Report on Antibiotic Resistance Across the World
The World Health Organization (WHO) released its first global report on antimicrobial resistance (AMR) in 2014, revealing significant trends in bacterial resistance to common antibiotics. This report underscores the growing threat of AMR, with increasing resistance observed in pathogens such as Streptococcus pneumoniae.
According to the report, drug-resistant S. pneumoniae caused an estimated 900,000 infections and 3,600 deaths globally in 2014. More than half of isolates showed resistance to at least one class of antibiotics, and nearly one-third were resistant to two or more classes, including penicillin and macrolides.
The rising resistance contributes to antibiotic-resistant infections that are harder to treat, leading to higher mortality and public health burdens worldwide. WHO emphasized that AMR occurs as bacteria change over time and no longer respond to medicines, complicating prevention and treatment efforts and increasing severe illness and death risk.
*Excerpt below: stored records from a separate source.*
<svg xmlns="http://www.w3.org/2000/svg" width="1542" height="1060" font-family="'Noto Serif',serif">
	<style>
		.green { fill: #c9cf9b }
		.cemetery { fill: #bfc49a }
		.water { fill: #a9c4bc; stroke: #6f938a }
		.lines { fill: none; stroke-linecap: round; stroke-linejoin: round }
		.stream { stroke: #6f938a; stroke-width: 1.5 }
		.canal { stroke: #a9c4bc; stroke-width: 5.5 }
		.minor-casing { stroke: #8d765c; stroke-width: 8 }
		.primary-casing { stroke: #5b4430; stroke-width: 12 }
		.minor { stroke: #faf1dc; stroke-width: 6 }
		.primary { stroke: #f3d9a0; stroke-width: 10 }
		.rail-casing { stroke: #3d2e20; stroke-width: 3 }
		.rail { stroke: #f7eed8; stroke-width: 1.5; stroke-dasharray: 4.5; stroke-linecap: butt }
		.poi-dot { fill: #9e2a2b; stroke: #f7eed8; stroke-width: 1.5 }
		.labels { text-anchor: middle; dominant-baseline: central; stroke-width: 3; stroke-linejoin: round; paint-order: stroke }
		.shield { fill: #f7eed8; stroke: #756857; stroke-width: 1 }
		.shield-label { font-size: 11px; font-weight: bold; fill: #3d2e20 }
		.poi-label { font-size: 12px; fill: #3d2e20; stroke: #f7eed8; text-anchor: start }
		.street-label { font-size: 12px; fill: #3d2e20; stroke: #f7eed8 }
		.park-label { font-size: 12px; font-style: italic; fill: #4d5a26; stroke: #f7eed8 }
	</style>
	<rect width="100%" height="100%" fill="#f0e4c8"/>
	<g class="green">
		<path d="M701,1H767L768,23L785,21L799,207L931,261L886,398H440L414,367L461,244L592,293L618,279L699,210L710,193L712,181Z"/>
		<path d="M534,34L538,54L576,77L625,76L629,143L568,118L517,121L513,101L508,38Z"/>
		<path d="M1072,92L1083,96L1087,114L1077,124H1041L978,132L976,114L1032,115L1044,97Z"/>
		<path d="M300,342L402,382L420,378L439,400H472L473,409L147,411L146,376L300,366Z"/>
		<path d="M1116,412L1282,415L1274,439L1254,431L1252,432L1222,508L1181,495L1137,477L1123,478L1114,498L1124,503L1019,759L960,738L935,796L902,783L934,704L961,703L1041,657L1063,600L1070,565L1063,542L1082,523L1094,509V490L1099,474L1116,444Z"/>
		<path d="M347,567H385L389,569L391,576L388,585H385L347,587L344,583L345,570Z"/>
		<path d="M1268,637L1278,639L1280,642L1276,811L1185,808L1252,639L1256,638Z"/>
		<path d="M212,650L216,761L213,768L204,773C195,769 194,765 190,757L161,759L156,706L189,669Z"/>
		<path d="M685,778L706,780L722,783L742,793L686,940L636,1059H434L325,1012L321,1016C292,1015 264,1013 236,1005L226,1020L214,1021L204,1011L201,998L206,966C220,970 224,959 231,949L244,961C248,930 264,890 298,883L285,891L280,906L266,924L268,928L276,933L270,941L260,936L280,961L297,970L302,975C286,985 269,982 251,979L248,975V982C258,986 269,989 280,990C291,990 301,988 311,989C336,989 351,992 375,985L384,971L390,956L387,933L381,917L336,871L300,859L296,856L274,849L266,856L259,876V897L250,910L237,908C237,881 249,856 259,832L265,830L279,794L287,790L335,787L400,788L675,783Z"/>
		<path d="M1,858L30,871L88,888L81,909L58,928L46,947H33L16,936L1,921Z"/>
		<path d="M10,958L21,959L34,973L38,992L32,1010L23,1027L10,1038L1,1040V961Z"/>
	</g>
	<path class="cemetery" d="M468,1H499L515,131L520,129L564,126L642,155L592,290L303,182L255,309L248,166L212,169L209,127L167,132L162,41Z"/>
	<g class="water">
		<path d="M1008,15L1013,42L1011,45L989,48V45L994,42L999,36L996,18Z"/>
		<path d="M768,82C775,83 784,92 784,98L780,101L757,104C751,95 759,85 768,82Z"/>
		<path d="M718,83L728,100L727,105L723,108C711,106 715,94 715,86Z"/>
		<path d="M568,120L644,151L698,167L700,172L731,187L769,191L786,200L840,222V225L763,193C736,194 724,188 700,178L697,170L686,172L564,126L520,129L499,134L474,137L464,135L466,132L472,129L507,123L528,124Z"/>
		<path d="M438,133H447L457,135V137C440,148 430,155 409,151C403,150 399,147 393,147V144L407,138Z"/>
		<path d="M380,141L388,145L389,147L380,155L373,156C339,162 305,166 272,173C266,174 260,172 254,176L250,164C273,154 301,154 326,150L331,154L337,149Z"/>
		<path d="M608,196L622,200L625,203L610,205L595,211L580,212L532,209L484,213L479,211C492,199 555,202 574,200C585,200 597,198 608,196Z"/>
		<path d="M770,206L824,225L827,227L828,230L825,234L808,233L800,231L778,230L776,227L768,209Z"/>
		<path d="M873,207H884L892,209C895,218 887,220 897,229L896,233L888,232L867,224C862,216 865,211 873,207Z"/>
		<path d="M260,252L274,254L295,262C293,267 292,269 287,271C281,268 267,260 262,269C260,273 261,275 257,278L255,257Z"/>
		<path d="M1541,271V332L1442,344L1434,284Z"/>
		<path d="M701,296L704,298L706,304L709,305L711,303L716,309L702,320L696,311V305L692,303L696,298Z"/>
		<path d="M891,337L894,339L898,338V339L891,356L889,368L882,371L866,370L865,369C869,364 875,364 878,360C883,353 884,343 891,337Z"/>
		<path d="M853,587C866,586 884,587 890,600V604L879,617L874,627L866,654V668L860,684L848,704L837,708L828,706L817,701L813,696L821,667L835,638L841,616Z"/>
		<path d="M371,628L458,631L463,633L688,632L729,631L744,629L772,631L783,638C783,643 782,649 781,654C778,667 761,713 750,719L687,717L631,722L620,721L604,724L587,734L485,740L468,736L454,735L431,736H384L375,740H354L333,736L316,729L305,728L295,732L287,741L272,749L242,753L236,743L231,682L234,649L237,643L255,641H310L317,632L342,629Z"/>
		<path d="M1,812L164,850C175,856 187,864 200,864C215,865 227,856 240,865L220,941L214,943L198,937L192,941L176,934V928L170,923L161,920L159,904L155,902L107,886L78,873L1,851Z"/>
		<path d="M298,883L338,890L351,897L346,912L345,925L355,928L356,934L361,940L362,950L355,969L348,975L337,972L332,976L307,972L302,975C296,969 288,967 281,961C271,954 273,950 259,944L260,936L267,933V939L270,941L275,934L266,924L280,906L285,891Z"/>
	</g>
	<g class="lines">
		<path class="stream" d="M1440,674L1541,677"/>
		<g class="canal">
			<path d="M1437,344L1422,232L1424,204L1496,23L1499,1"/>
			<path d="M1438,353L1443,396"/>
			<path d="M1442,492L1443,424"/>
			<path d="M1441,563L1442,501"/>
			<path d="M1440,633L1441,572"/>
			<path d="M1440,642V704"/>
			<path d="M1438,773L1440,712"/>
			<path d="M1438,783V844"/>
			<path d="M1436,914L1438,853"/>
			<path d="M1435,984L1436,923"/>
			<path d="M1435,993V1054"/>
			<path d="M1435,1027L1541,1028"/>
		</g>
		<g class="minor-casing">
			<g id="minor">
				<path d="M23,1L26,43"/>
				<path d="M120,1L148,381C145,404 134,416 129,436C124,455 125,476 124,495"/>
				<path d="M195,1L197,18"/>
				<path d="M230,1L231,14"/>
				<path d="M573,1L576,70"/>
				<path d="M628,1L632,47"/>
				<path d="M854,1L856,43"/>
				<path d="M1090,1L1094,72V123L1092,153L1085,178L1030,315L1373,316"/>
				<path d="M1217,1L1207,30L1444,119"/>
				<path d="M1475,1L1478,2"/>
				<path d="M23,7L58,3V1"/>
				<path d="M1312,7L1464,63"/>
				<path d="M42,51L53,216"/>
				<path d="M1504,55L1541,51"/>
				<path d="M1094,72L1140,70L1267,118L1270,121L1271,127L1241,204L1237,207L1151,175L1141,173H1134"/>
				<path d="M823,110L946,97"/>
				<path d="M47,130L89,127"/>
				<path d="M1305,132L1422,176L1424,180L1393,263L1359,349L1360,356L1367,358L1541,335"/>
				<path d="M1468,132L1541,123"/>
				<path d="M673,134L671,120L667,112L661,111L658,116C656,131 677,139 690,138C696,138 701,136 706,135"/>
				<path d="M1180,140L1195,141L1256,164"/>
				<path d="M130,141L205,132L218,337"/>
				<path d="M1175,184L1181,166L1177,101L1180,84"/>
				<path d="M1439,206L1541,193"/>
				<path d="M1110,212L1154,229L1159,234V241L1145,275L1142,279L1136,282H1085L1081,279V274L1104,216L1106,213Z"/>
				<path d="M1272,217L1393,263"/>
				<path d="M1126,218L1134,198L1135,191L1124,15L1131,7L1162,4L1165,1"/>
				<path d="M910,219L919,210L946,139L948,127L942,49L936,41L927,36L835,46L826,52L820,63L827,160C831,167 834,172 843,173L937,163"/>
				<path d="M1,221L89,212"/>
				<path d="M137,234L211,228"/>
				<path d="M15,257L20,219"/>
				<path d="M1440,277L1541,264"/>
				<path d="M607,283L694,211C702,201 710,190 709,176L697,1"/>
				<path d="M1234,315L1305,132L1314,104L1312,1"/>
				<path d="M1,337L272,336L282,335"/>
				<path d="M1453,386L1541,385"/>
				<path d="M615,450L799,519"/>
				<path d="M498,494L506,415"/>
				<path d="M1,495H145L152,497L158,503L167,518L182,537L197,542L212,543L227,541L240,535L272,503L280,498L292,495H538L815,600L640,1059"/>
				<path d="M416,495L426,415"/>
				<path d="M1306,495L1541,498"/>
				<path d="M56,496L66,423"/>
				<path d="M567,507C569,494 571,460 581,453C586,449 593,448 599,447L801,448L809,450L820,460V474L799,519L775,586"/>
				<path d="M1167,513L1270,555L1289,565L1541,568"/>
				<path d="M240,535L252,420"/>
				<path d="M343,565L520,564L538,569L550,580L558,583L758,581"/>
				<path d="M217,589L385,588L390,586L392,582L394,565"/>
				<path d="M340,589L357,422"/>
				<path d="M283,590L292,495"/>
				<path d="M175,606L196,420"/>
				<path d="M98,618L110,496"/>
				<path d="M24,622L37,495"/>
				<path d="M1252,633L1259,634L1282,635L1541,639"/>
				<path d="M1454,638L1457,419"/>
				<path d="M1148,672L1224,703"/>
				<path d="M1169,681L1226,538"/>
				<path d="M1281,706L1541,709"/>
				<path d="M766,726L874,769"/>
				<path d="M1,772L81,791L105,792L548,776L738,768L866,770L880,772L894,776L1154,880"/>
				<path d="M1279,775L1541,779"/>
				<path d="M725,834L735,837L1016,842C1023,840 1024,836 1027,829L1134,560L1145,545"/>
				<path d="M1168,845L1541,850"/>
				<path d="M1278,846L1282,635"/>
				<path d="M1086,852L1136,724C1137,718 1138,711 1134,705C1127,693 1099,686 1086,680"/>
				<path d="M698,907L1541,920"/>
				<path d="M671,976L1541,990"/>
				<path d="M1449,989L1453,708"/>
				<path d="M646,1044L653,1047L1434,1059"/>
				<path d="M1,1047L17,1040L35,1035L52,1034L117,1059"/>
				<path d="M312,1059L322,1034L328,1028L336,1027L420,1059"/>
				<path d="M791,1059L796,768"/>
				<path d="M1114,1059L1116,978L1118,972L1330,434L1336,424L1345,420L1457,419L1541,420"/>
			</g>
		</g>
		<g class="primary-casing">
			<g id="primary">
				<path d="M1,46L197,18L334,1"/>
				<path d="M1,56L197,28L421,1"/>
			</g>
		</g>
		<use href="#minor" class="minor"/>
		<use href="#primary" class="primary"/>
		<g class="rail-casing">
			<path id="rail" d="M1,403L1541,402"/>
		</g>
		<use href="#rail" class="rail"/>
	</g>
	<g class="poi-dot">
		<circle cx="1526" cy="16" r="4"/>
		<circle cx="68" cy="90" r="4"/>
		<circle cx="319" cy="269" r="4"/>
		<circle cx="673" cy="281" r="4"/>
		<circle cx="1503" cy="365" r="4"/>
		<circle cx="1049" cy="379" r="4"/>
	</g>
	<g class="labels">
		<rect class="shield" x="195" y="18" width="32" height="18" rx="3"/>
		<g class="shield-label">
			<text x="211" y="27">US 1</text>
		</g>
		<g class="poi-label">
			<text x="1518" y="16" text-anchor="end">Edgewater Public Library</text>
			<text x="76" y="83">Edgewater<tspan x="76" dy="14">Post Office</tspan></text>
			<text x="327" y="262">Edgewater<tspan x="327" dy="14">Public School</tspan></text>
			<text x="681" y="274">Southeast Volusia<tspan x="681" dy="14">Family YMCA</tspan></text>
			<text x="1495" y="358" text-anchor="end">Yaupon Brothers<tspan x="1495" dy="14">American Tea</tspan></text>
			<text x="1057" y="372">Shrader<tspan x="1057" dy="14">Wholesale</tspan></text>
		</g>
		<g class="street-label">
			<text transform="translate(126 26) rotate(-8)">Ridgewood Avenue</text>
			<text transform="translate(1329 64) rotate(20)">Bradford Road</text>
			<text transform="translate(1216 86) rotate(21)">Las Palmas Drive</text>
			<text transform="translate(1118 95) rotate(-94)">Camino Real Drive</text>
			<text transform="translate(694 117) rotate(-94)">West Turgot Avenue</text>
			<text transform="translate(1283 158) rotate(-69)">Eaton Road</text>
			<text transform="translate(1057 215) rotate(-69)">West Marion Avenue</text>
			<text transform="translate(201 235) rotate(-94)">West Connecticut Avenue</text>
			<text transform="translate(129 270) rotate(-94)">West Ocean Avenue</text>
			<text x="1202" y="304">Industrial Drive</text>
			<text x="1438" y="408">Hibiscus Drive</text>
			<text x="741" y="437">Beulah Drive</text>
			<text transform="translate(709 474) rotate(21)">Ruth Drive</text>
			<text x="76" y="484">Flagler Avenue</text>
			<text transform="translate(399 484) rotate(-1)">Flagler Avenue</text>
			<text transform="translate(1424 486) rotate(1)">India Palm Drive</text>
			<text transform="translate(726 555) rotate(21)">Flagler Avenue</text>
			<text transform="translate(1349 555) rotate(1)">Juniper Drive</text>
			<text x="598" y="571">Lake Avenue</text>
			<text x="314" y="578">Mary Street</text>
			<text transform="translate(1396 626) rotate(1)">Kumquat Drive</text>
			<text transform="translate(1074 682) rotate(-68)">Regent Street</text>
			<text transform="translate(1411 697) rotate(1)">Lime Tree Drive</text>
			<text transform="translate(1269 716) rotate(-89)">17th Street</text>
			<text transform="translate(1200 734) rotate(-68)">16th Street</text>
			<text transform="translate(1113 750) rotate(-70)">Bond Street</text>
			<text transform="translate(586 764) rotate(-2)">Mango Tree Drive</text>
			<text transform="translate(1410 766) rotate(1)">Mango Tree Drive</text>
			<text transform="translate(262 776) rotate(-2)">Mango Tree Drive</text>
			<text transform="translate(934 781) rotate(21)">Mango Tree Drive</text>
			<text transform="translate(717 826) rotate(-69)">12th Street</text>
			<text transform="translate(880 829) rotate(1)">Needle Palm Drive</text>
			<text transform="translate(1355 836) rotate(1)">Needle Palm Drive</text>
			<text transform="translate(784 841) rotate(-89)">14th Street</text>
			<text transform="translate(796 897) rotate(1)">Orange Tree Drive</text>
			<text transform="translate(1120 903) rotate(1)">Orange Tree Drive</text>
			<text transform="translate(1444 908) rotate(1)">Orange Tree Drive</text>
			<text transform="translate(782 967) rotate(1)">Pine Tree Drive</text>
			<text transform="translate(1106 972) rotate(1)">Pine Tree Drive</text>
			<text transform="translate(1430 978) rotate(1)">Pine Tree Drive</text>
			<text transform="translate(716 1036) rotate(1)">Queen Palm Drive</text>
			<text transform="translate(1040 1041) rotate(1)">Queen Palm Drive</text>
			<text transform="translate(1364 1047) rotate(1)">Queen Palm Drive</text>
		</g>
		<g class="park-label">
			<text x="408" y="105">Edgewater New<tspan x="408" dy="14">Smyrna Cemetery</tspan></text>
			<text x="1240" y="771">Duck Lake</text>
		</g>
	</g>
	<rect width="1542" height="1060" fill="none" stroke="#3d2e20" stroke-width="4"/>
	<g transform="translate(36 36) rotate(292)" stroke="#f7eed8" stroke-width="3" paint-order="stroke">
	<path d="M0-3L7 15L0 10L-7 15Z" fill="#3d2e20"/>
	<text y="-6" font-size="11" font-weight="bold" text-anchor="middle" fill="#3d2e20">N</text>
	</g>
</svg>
The report also includes information on resistance to medicines for treating other infections such as HIV, malaria, tuberculosis, and influenza. For instance, resistance to fluoroquinolones, used for treating urinary tract infections caused by Escherichia coli, is widespread. In some countries, treatment with fluoroquinolones is ineffective in more than half of patients.
Similarly, resistance to carbapenem antibiotics, used for life-threatening infections caused by Klebsiella pneumoniae, has spread to all regions of the world. In some countries, carbapenem antibiotics would no longer work in more than half of people treated for K. pneumoniae infections.
The domestic use of antimicrobial agents needs to be reassessed to ensure that these products do not reduce the effectiveness of medical treatment. Widespread domestic use of antimicrobial compounds is contributing to the development of antibiotic resistance in bacteria in the environment. Household products containing antimicrobial agents such as triclosan and triclorban may contribute to this development.
For example, soaps containing triclosan have been shown to be no more effective at controlling illness in people's homes than ordinary soap. Microbiologist Dr Siouxsie Wiles estimates that the number of potential antibiotic resistance genes that exist is more than 20,000.
Professor Nigel Brown emphasizes the need for scientific research to develop new approaches to tackle AMR. These approaches will include new antibiotics, new rapid-diagnostic devices, and fundamental research to understand how microbes become resistant to drugs and how human behavior influences the spread of resistance.
Antibiotic resistance is happening in every region of the world, according to the WHO report. The latest available statistics from WHO for infection rates estimated that there were 106 million new cases of gonorrhea worldwide in 2008. Treatment failures to third-generation cephalosporins have been reported in several countries, including Austria, Australia, Canada, France, Japan, Norway, South Africa, Slovenia, Sweden, and the United Kingdom.
The consequences of antibiotic resistance are severe. People with antibiotic-resistant strains of infections of any bacteria tend to be sick for longer, often require hospitalization, and are at increased risk of death. For instance, people with MRSA (methicillin-resistant Staphylococcus aureus) in New Zealand are reported to be 64% more likely to die than people with a non-resistant form of the infection.
Dr Wiles warns that a world without antibiotics is a scary place, and we are likely to be living in that world in as little as 10 years if we do not take action to combat antibiotic resistance. The WHO report serves as a crucial baseline for understanding the scale and urgency of the problem, with more recent reports continuing to document its severe impact.
Science highlights the growing concern of medical-conditions like antimicrobial resistance (AMR), emphasizing its threats to global health-and-wellness. The report mentions that AMR includes resistance to various drugs, such as fluoroquinolones for urinary tract infections and carbapenem antibiotics for Klebsiella pneumoniae infections. The resistance to these medicines complicates treatment efforts and increases the risk of severe illness and death. Therapies and treatments are being researched to tackle AMR, including developing new antibiotics, diagnostics, and understanding antibiotic resistance in microbes and human behavior.